EXERCISE BRIEF: Return the rows below word for word, starting at the line that contains "Is there a majority slice in this chart?" and ending at the line that contains "Is there any", with both of those lines included. Leave the pictures out of your answer.

BEGIN RECORDS SUPPLIED

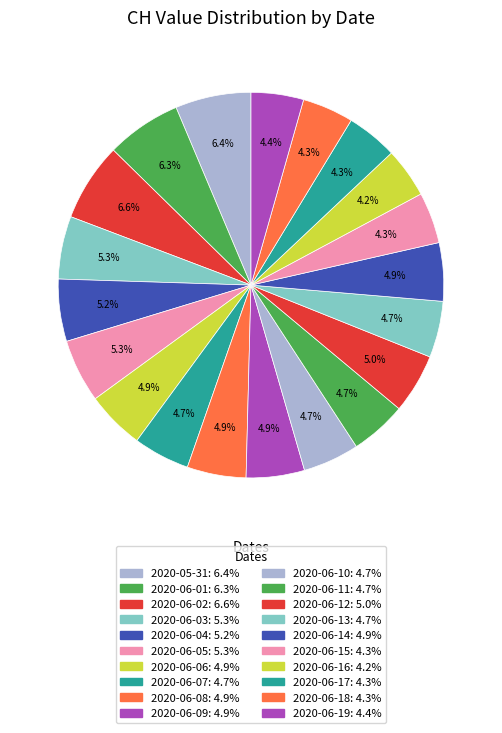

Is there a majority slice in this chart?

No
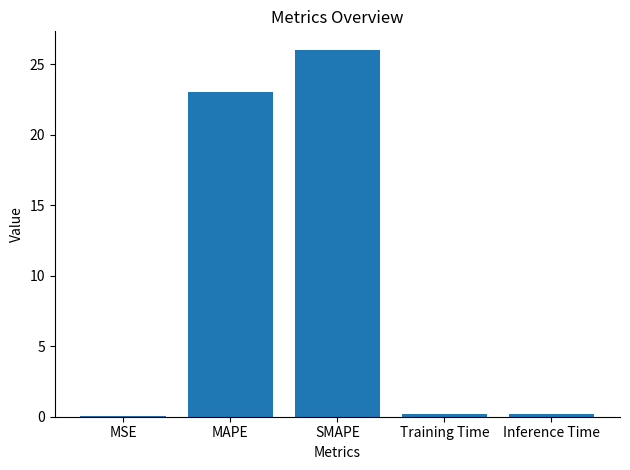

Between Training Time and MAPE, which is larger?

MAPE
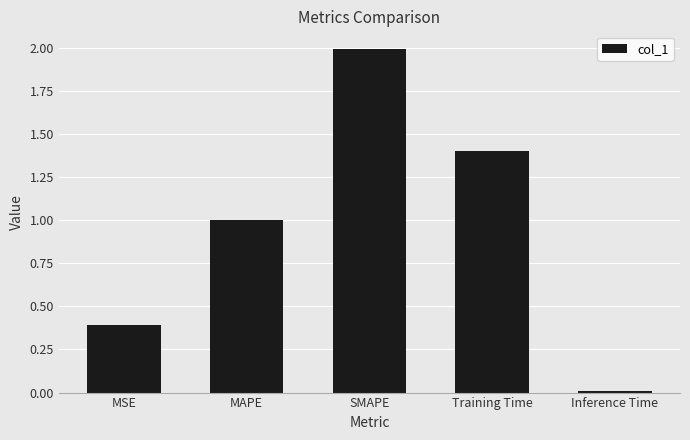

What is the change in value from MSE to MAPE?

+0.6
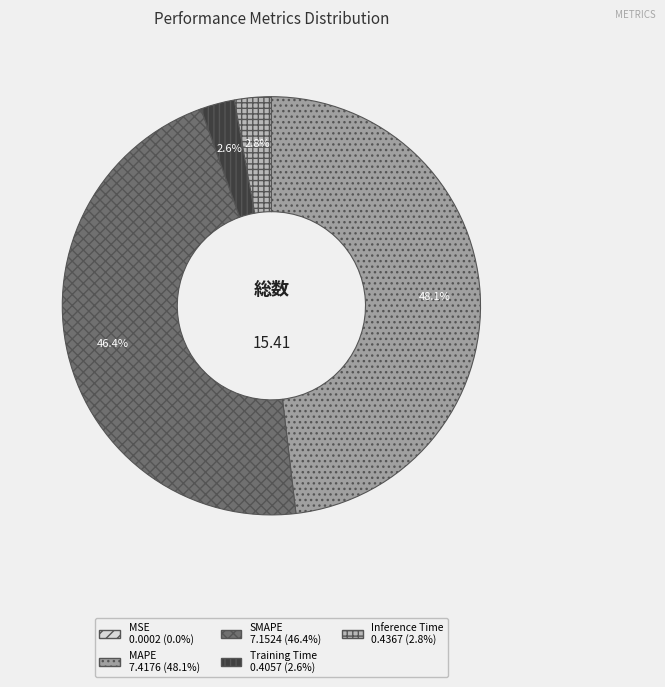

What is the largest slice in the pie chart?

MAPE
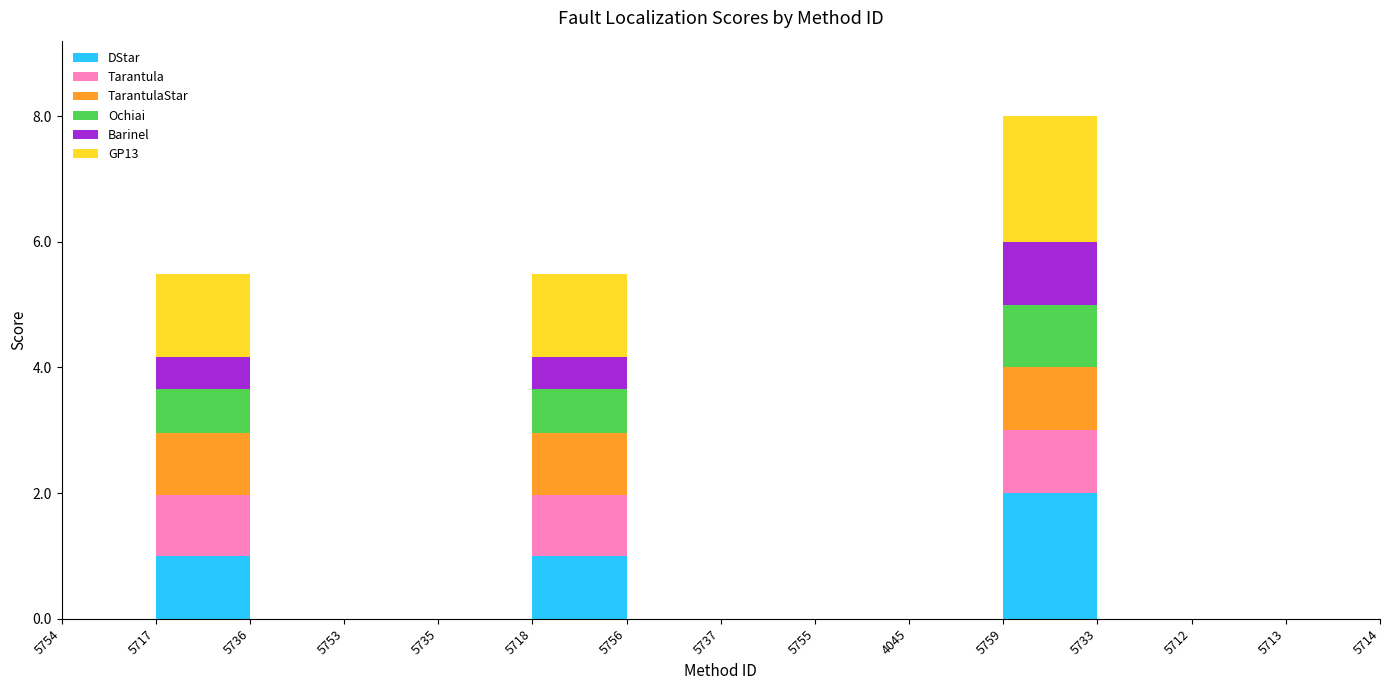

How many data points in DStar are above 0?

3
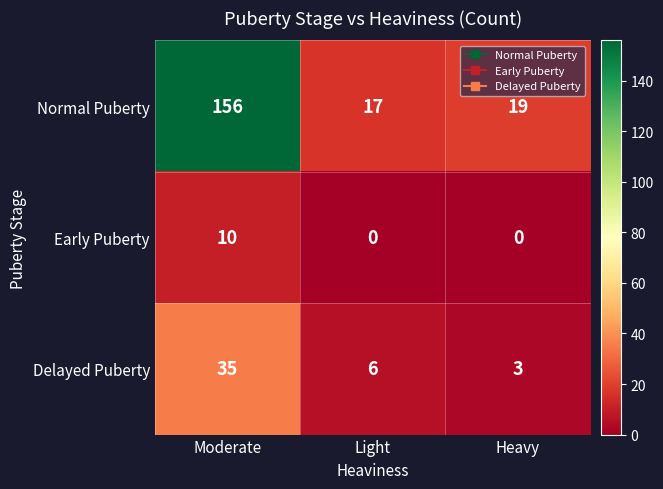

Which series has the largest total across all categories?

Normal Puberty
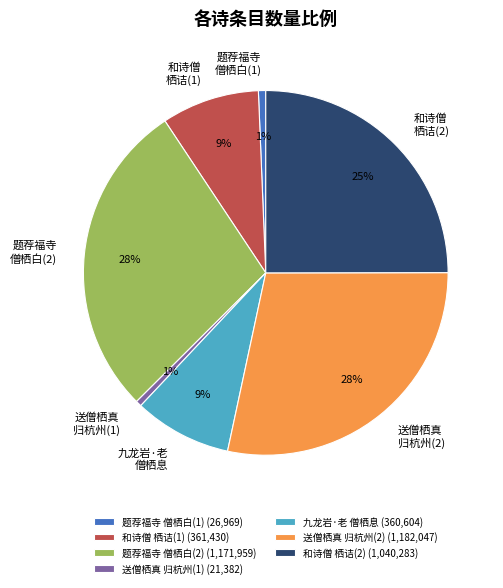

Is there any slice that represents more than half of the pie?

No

END RECORDS SUPPLIED
BEGIN RECORDS SUPPLIED

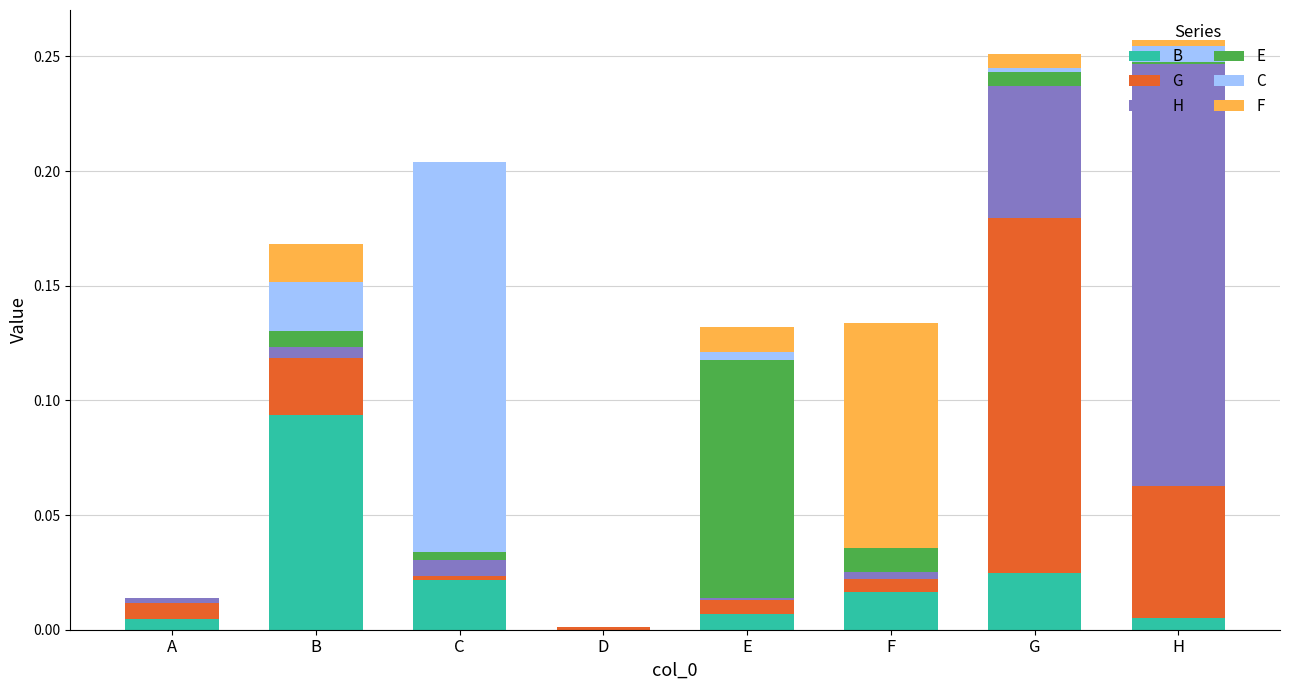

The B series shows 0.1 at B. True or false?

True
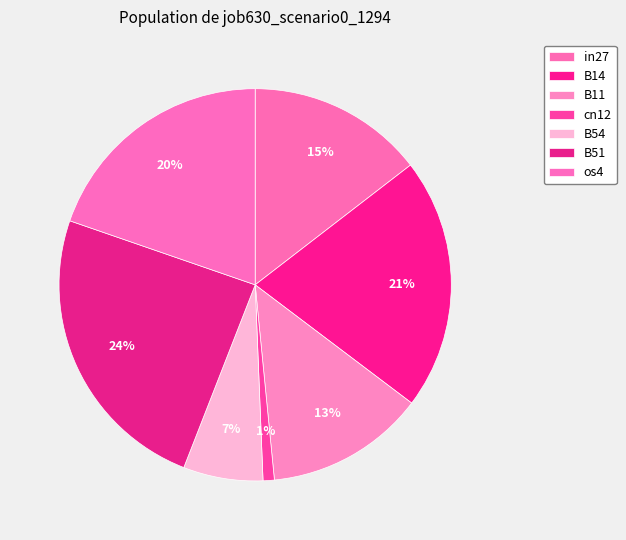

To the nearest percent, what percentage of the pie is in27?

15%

END RECORDS SUPPLIED

THE ANSWER:
Is there a majority slice in this chart?

No

Between Training Time and MAPE, which is larger?

MAPE

What is the change in value from MSE to MAPE?

+0.6

What is the largest slice in the pie chart?

MAPE

How many data points in DStar are above 0?

3

Which series has the largest total across all categories?

Normal Puberty

Is there any slice that represents more than half of the pie?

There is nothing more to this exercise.